On 3 Dec 2007, at 08:21, Alex Gakuru wrote:

But Bwana PS, 

--- bitange@jambo.co.ke wrote:
 The greater problem
though is that we have far too many activists than
we have entrepreneurs.

This comment is this rather revealing and very
pointed.
But if "activism" is this bothering to government,
then perhaps we could be succeeding far more than we
imagined and we pray that there are no severe high-
handed retaliations in waiting:)

1. There is hardly enough social movement and change
agents in this area and governments rarely "entertain"
opposed views. Usually they wish them away so that the
official position remains the absolute dogmatic truth.


2. In the last two years of outsourcing, how many NEW
entrepreneurs have invested dearly in BPOs and how
much has the country earned? 

3. Provoking Yawes, Gakuru,and others are asking is: -

- In the final analysis,will the cable really help
much? or will the last chapter of the outsourcing
gospel be "cable ilitengenezewa na iko na wenyewe"?
- Why is the PS avoiding guaranteeing the final
consumer prices?

How many "activists" are standing to you and asking
these such hard questions? I feel that you should
encourage more to probe this project if not for
accountability sake, then to save on future commission
of enquiries.

But if you do not want the questions please say so.
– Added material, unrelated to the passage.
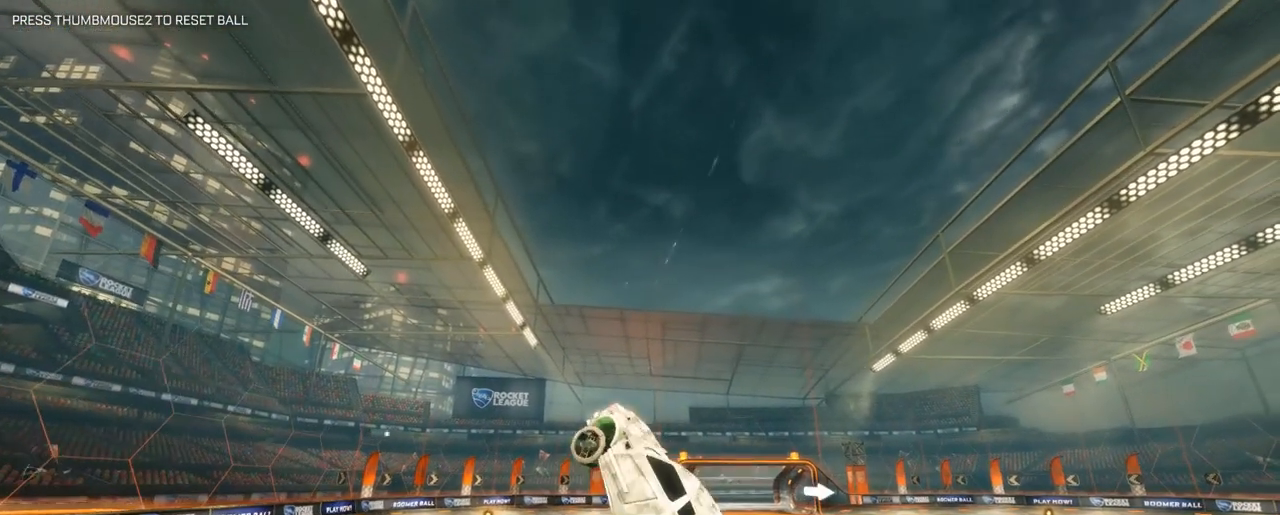
{"keys": ["a", "e", "space"], "mouse": ["left"], "mouse_move": "still", "events": []}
Innovative people cannot complain about idle
capacity of such a factor of
production.  It is criminal that you who is aware of
what ICT
infrastructure can do to the country that you sit
there to complain that
it is idle instead of raising awareness to the
public and utilizing that
asset.


Excuse me, but it is rather unfair that your
statements target at "discrediting" the person for
asking you hard questions. He is your BOSS!